Me: can I buy you a drink?
Girl: no
Me: *looking at bank account* you’re right
Boomerangs can be quite dangerous if you’ve got alzheimers.
Boss: I’ve received complaints about your AA meetings
Me: too boring, right?
Boss: no, but the complimentary champagne needs to stop
You mean ‘idiosyncrasies’ doesn’t mean two or more idiots doing the same thing at the same time?
When you meow it is in a really bad accent it is the cat equivalent of the Borat voice just fyi that is how your cat perceives you
Today i started stalking guys. Not for any gay reason but it’s so much easier to do. Women always complain, guys don’t suspect a thing.
Keep this between us, but I’ve snuck Don’t Speak lyrics into every relationship argument I’ve ever had.
LIAM NEESON: I will look for you, I will find you, and I will ki-
*my phone battery dies*
ME: omg
WIFE: omg
ME: Liam Neeson’s gonna kiss me
*catwoman struggles into suit*
*catwoman realises she needs to pee*
*crie*
Me: I need a “personal massager”
Hitachi: No problem, here’s our Magic Wand. Anything else?
Me: You wouldn’t happen to know where I can get a 20-ton industrial crawler excavator would you?
Hitachi: You’re not gonna believe this
During A$AP Rocky’s hearing today in Sweden he was asked if he goes by any nicknames.
His response: “Yes, Rocky, A$AP Rocky, pretty motherf*cker”
#FreeRocky
8: you can’t make me go to bed.
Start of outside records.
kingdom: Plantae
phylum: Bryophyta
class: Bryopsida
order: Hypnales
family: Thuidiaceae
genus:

I know karate now.
Me: you don’t say…
Narrator: Daddy-Fu always beats Karate, even though the moves are mostly tickling.
graphic design students be like i have a alphabet due on friday
I’m gonna be honest. Even after the vaccine I’m only gonna wanna hang out with 3 of you.
HARRY JR: what do you see in the mirror of desire, papa
HARRY SR: well if i look closely i see you mowing the lawn this morning like i asked
Happy Friday
Wife: I had a terrible night’s sleep. Tossed and turned. Couldn’t get comfortable. It’s only 6 AM and I’m in such a horrible mood already. How did you sleep?
Me [who slept 8 straight hours and didn’t get up once to pee]: Same.
*works out for 75 mins
*eats an entire batch of cookie dough
Shoutout to my old boss who laid me off on a videoless zoom call during the pandemic AFTER making me work 70+ hour weeks at a 30% pandemic pay cut for over a year. You just saw me walk into corporate of my fancy new job & I waved my badge at you. Your jaw dropped.
Pick it up.
What’s it called when you’re anxious enough to be a Helicopter Mom, but really, really lazy? A Blimp Mom? Yeah, I’m that.
me: *applies to cult*
cult: no thx
The worst thing just happened. I won’t recover. I just reached into a box of free samples outside a chicken restaurant. Only it wasn’t free samples. It was a man. Holding a box of chicken. His chicken. I tried to steal this man’s chicken.
This toddler in line behind me at Target is a fantastic dancer and it’s really starting to piss me off.
I don’t stroke my beard to seem wise. I’m just trying to get the crumbs out before you notice.
Me: Who’s a good boy?
Dog: I thought we settled this.
i don’t trust anyone who says they miss high school
I hate when you let your hostages outside to play on the trampoline, and then they just sit there and don’t even jump or have fun.